Yesterday morning we went tracking woodpeckers (up to 6 different species) in a forest in the Karst, like we usually do at this time of year. After a productive morning with all 6 species recorded (all European woodpeckers apart from White-backed, Three-toed, Syrian and Wryneck), we were treated with a rare and unexpected encounter. Just around 11 o'clock, we were standing still and silent by some trees, when a mid-sized animal trotted in our direction. First thought was "a fox", but as the animal approached we realised it was a beautiful Golden Jackal Canis aureus. The animal didn't notice us at all and walked straight in our direction, passing some 15 meters away from us. When it disappeared among the trees, half a minute later, another three Jackals followed in the same direction, silently trotting towards us! This time the group spotted us and decided to change direction, but first the animals chased one another for a while, not far from where we were standing. In the excitement we managed to take a copule of shots and record the above video, showing the last two Jackals of the group, a few moments before they disappeared into the trees, never to be seen again. Although we were used to see quite a lot of Jackals on a daily basis in Romania (see here), watching these interesting animals here at home is certainly different. Golden Jackals have been colonising Slovenia from the Balkans in recent years and in many areas they've become permanent residents. The Karst in western Slovenia is perhaps one of the places with the largest population, but still, seeing these animals is far from easy. The animals here tend to be rather shy and active mainly at night. Hearing their howls is usually the commonest type of encounter with the species. In the past we already heard Jackals howling in the Karst a couple of times and even caught one on a trail camera, actually not far from where we saw them yesterday.
More up-to-date info about Golden Jackals in Slovenia can be found on this website, summarising the results from the latest studies of the species. The site is only in Slovene, but the graphs and tables should be readable nevertheless. This page in particular is interesting as it shows the approximate distribution of the species in Slovenia.

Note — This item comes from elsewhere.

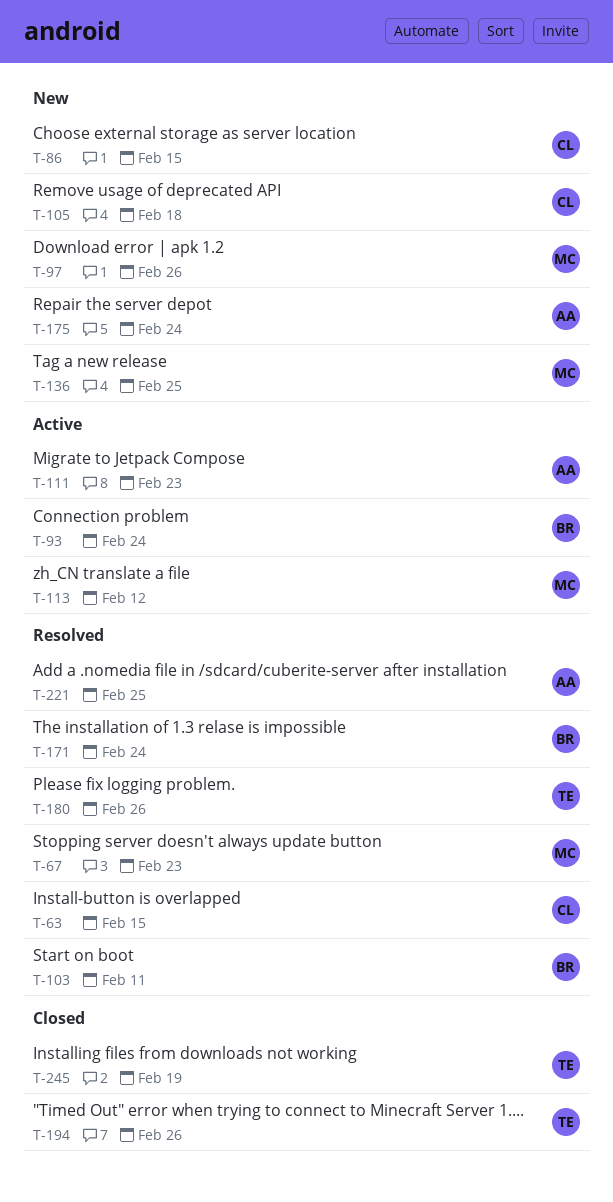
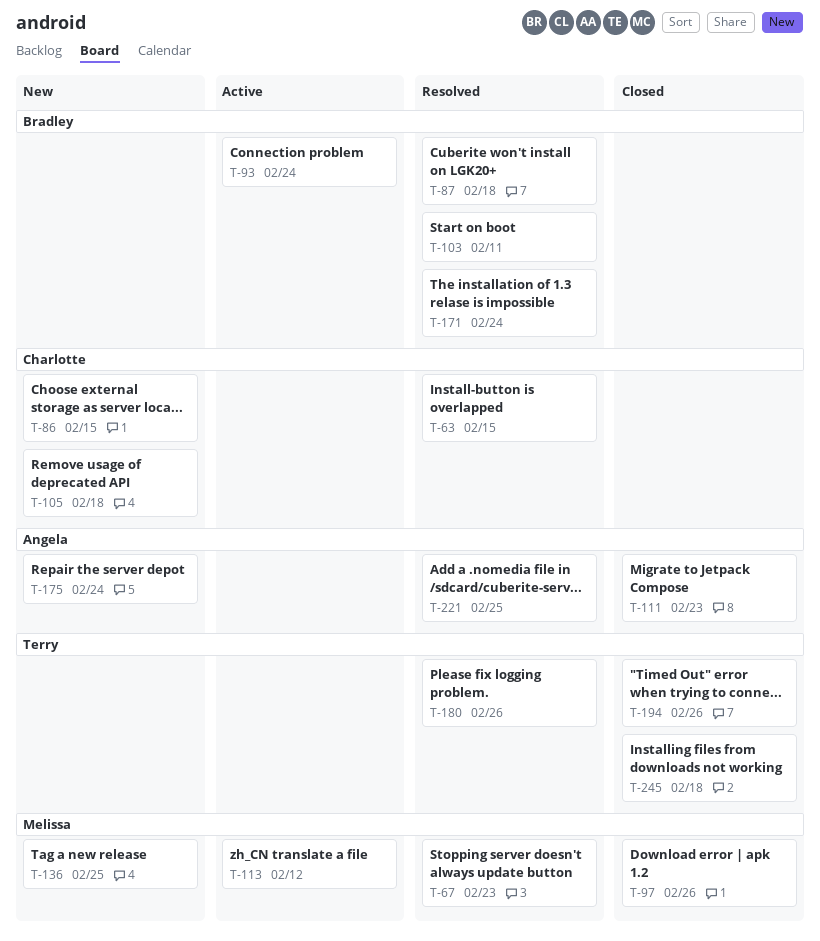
T-87: none -> present
T-97, status: New -> Closed
T-111, status: Active -> Closed
T-245, due: Feb 19 -> Feb 18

It is said that areas inhabited by Golden Jackals are not inhabited by Wolves Canis lupus as the two species exclude each other. That is true also for Slovenia as the Jackals usually inhabit lowland and hilly countryside, while Wolves have territories in mountain forests of the Dinaric chain. The Trnovo forest (Trnovski gozd) in western Slovenia is home to a well-studied pack of Wolves (see this informative video) and finding their tracks in not that difficult in winter. At the beginning of the week we visited the forest, once again with the main aim of tracking down some rare woodpeckers (White-backed in particular), but without success. However, during our long walk in the snow, we stumbled upon two droppings of Wolf Canis lupus (above), on the main road running through the forest. Wolves frequently use forest roads as they are quite convenient to walk on and their tracks can be sometimes found quite easily on such exposed places.
Descending from the plateau of Trnovski gozd, we scanned some cliffs at its southern edge and spotted the local pair of Golden Eagles Aquila chrysaetos, perched on the top of a large rock. Nearby we also checked a nest-site that was used in the past and noticed some new building material in it (fresh pine branches), so fingers crossed that the pair will nest there again!